**WHAT TO WORK ON:** Find the lines below that contain the string "wrist". Copy each one.

**LISTED RECORDS:**
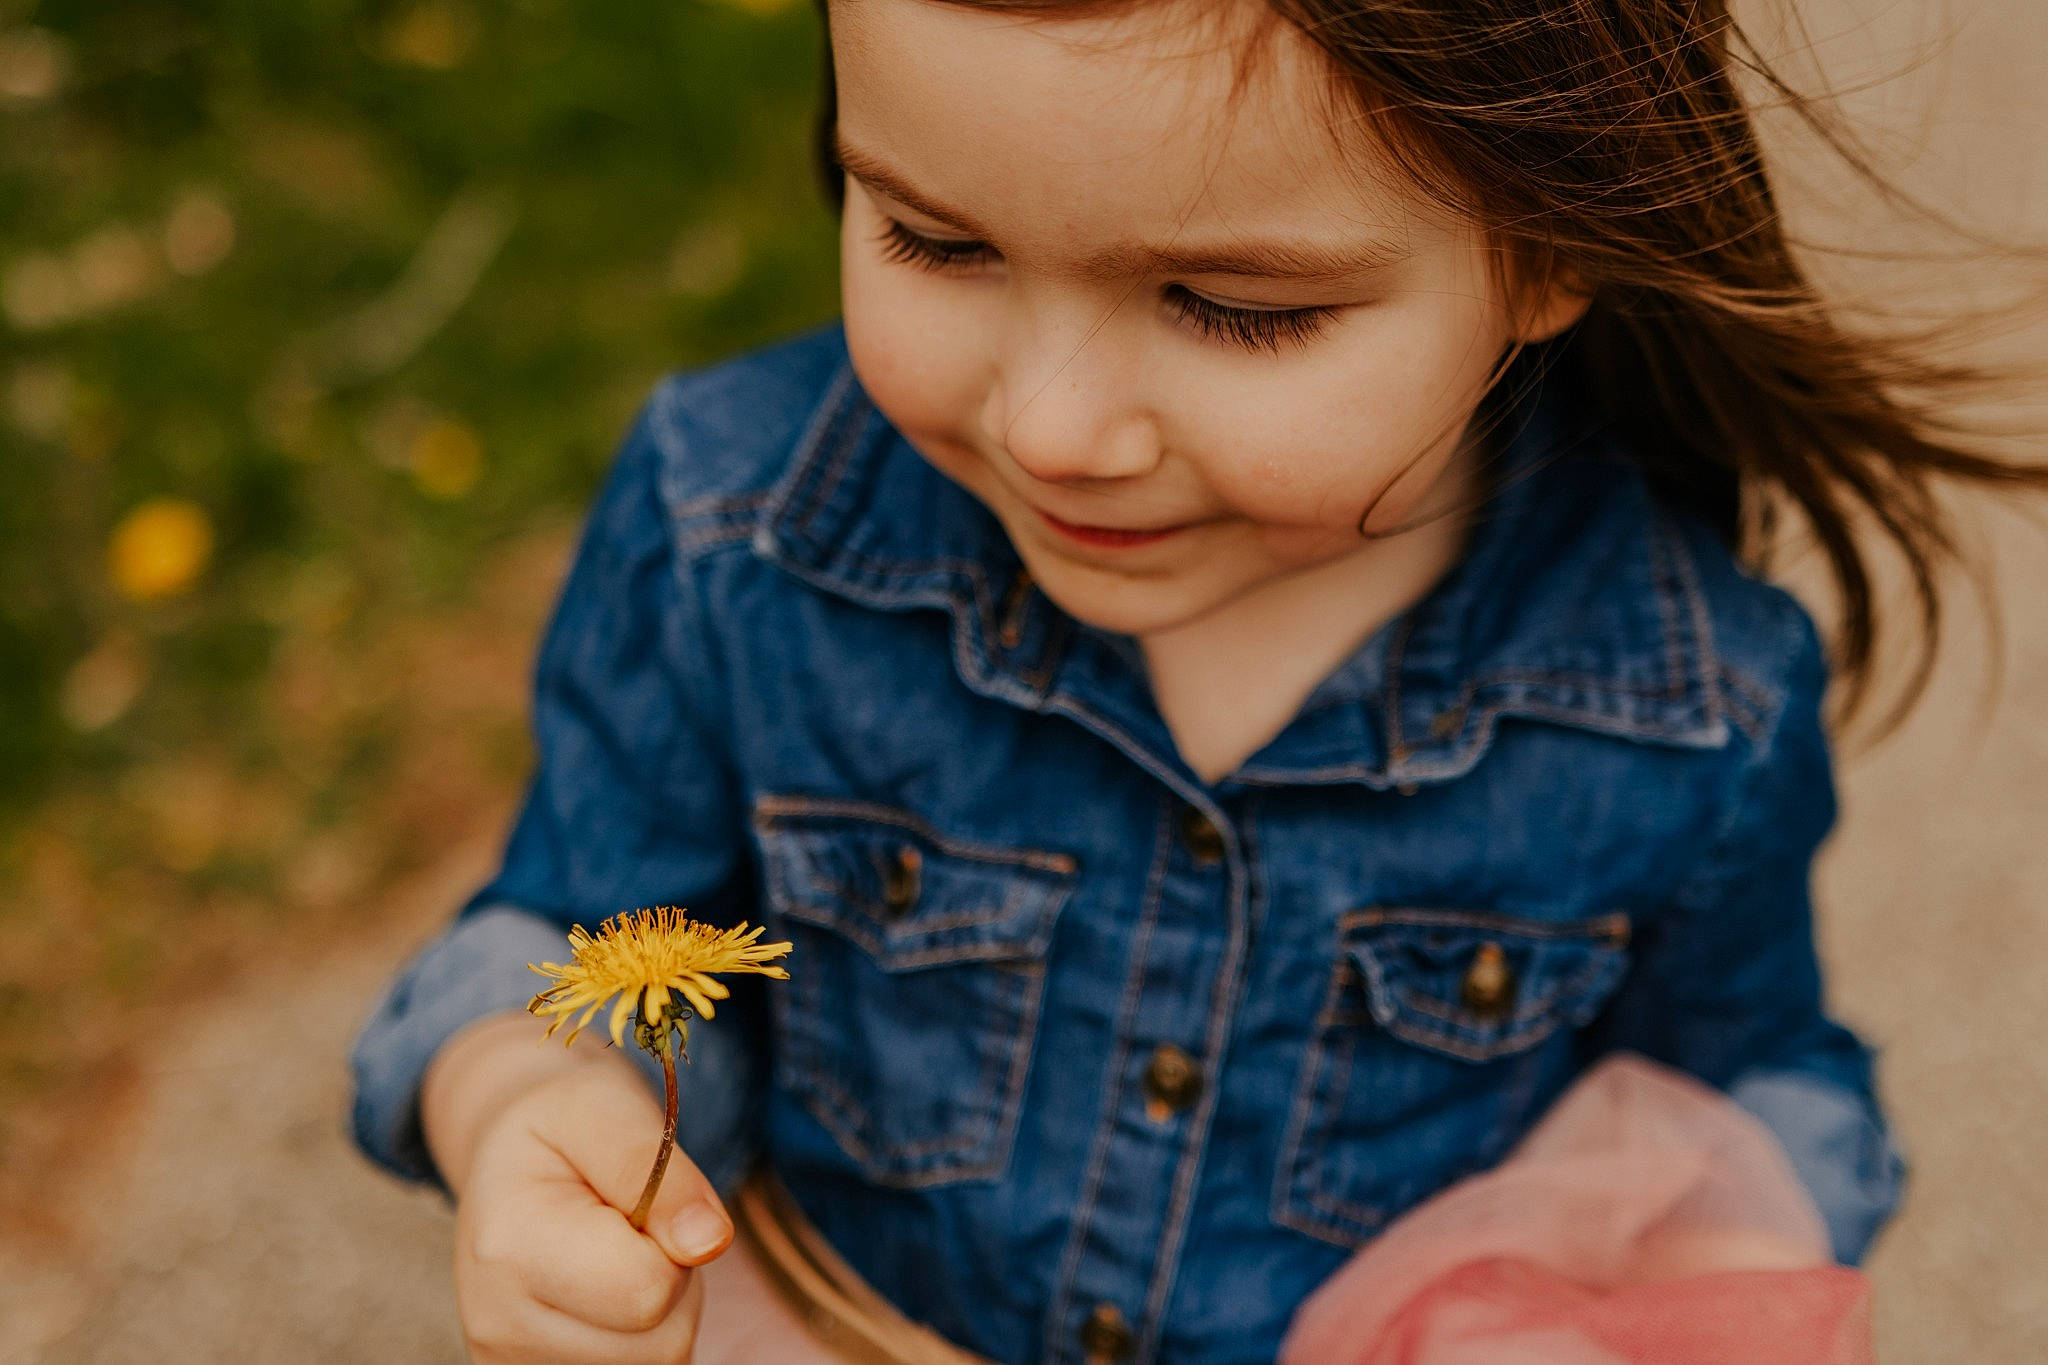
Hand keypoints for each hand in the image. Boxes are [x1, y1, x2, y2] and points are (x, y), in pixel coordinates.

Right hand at [425, 1013, 733, 1364]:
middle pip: (660, 1341)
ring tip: (615, 1255)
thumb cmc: (564, 1126)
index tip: (639, 1198)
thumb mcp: (605, 1108)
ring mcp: (510, 1364)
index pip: (648, 1289)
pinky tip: (608, 1295)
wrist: (510, 1161)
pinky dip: (644, 1337)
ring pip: (657, 1361)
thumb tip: (709, 1241)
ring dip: (663, 1310)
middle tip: (629, 1224)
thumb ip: (654, 1168)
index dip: (673, 1238)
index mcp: (509, 1246)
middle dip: (672, 1278)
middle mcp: (498, 1324)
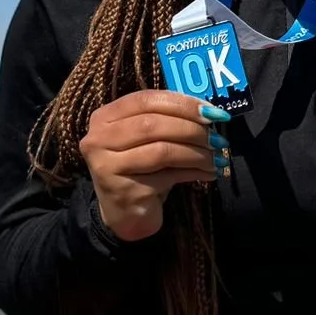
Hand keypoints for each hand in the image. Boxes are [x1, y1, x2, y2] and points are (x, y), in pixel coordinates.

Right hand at [80, 91, 228, 242]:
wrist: (125, 214)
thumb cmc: (141, 171)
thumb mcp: (149, 140)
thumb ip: (168, 120)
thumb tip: (209, 112)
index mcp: (104, 117)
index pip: (146, 99)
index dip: (182, 103)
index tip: (211, 112)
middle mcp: (98, 139)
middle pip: (152, 124)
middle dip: (191, 129)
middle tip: (217, 138)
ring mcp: (107, 166)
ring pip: (161, 150)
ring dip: (196, 152)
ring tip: (216, 157)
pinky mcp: (124, 191)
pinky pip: (167, 176)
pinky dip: (193, 172)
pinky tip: (209, 172)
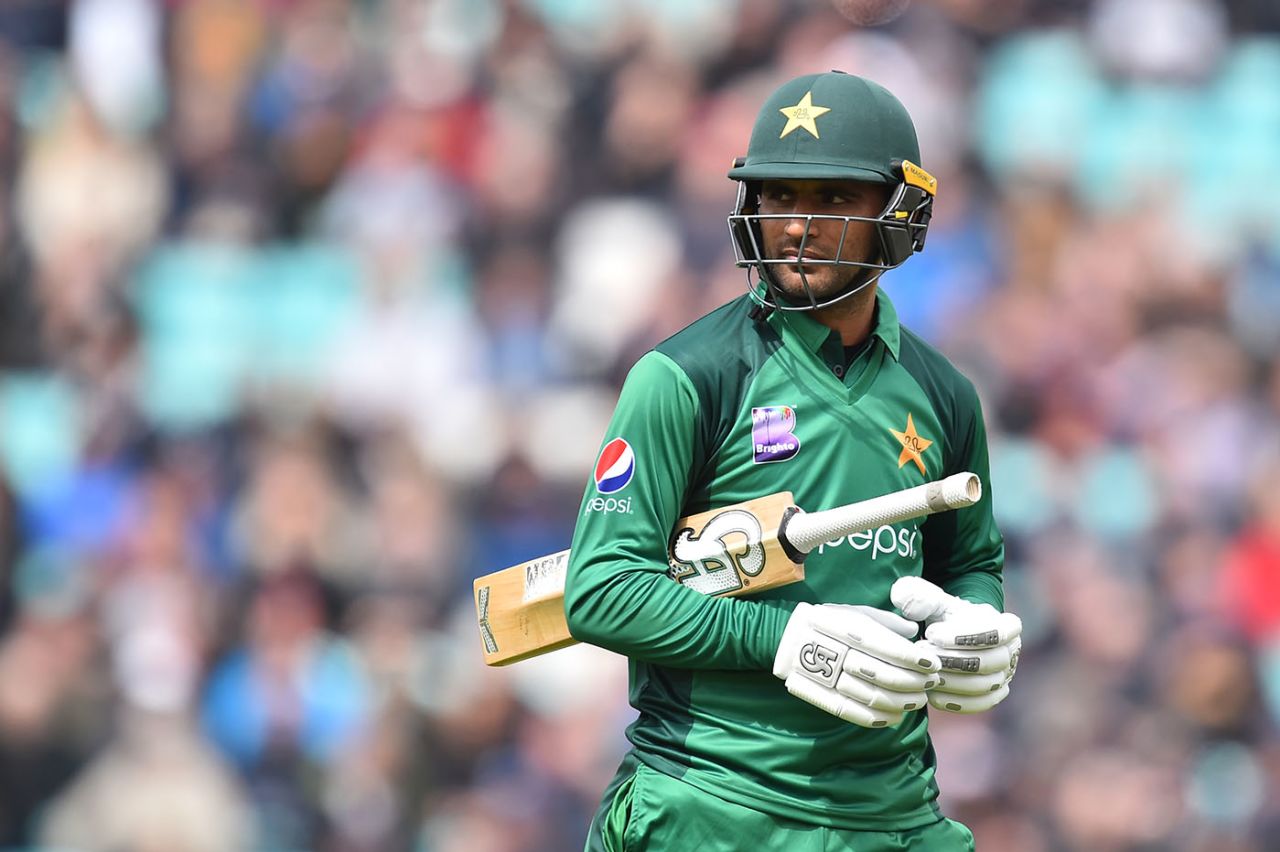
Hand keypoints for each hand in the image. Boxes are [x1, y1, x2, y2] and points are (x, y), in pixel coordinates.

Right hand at [773, 602, 941, 727]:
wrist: (785, 639)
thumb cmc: (827, 622)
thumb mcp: (853, 612)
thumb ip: (884, 621)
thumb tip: (913, 631)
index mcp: (847, 629)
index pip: (888, 648)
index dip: (914, 659)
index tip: (933, 664)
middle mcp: (838, 654)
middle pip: (884, 675)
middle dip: (914, 682)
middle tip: (931, 682)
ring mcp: (829, 679)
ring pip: (874, 698)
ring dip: (902, 702)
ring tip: (918, 700)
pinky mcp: (824, 699)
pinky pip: (856, 715)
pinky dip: (881, 719)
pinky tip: (897, 716)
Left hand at [890, 576, 1021, 713]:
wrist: (947, 639)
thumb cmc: (942, 616)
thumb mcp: (931, 600)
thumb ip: (919, 597)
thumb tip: (913, 609)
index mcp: (1006, 625)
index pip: (996, 632)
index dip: (964, 636)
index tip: (930, 633)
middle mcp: (1011, 652)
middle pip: (990, 661)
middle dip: (953, 659)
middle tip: (923, 654)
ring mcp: (1004, 676)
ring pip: (984, 685)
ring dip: (951, 680)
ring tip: (924, 671)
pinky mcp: (991, 696)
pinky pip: (978, 704)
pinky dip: (954, 701)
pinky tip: (931, 694)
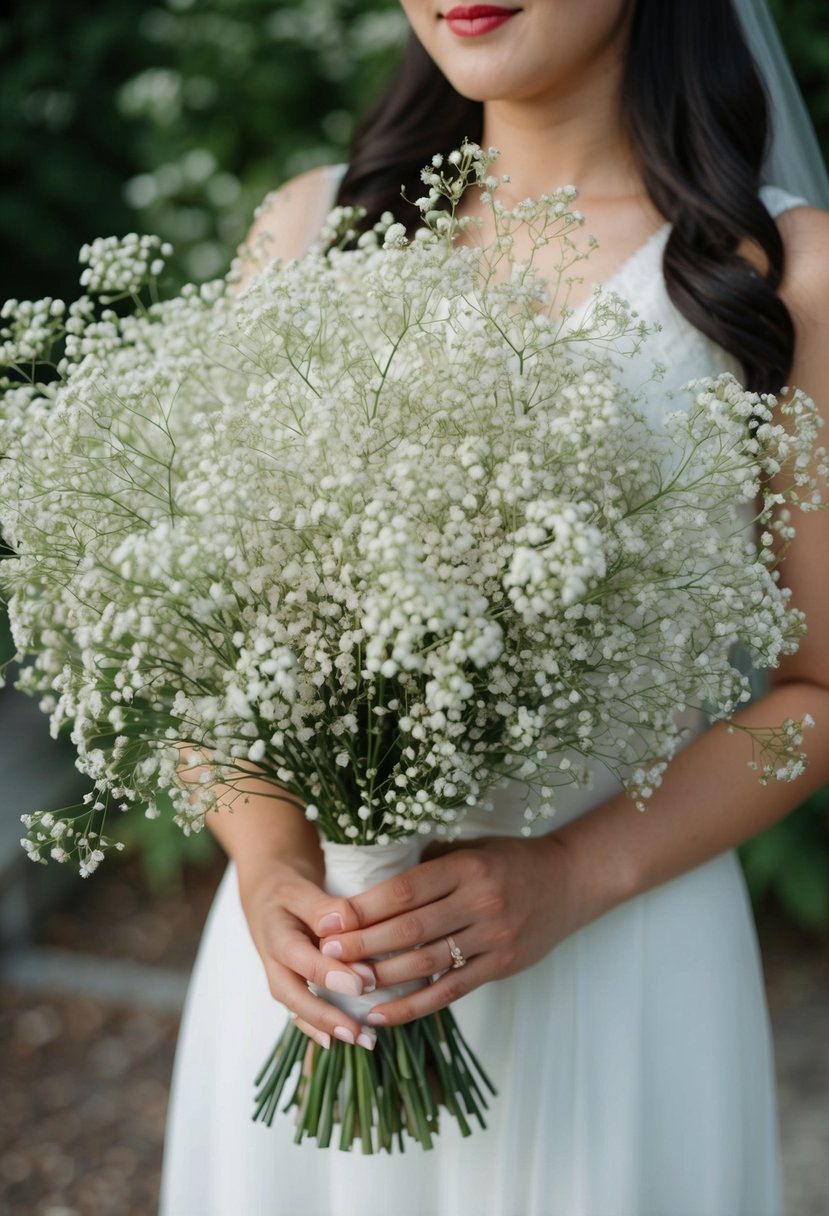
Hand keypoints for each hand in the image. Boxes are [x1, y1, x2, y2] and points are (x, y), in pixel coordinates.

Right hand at [237, 858, 378, 1050]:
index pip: (301, 958)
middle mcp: (274, 963)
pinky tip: (345, 1039)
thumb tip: (343, 922)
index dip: (329, 973)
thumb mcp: (301, 889)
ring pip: (297, 1008)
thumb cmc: (288, 891)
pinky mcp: (290, 986)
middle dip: (325, 1015)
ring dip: (326, 1027)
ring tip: (362, 1039)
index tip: (361, 984)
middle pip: (293, 995)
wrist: (267, 895)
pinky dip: (320, 1028)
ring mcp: (280, 978)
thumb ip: (323, 906)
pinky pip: (301, 1012)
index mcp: (276, 935)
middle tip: (359, 1031)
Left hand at [318, 833, 585, 1026]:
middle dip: (363, 942)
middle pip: (410, 928)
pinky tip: (381, 1015)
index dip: (364, 907)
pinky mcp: (502, 966)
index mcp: (468, 866)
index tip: (329, 918)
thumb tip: (371, 875)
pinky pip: (450, 991)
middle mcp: (481, 902)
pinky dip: (413, 1007)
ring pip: (426, 963)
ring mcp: (494, 937)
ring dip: (381, 977)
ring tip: (344, 983)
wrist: (569, 881)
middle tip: (325, 951)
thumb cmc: (511, 859)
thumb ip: (428, 862)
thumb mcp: (471, 846)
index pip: (406, 890)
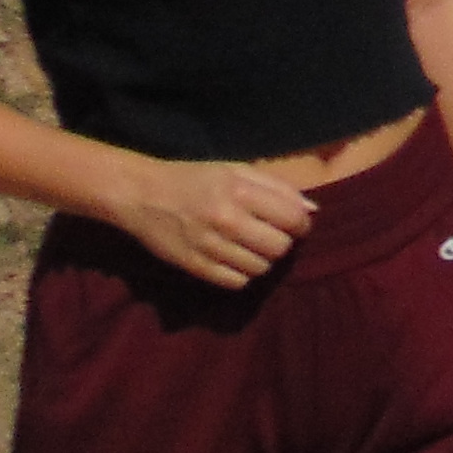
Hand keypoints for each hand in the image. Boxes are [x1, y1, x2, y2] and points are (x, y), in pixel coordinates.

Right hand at [103, 157, 316, 288]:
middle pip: (280, 247)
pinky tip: (234, 259)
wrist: (142, 194)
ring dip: (262, 259)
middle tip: (270, 234)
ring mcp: (210, 247)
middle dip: (282, 242)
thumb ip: (276, 187)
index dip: (301, 223)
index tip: (294, 223)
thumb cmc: (193, 178)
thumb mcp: (235, 170)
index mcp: (239, 192)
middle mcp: (227, 220)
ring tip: (250, 246)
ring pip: (260, 268)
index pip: (292, 219)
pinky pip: (236, 282)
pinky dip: (242, 274)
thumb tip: (311, 209)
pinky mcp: (195, 267)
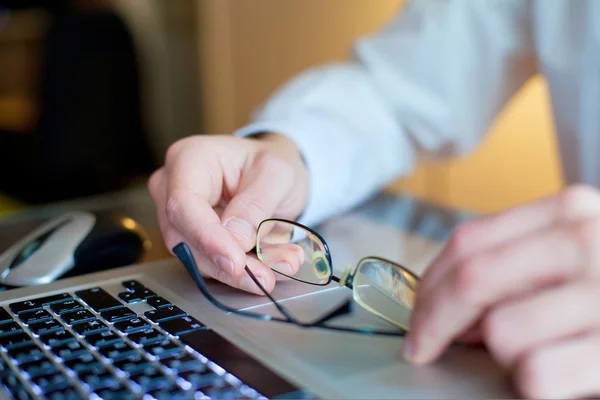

**OUTPUT FOR THIS TASK:**
wrist: (510, 1161)
wrist: (125, 214)
wrist: (785, 639)
wrist: (947, 639)
wrist: (267, 895)
wrist: (569, 881)
wrist: (142, 194)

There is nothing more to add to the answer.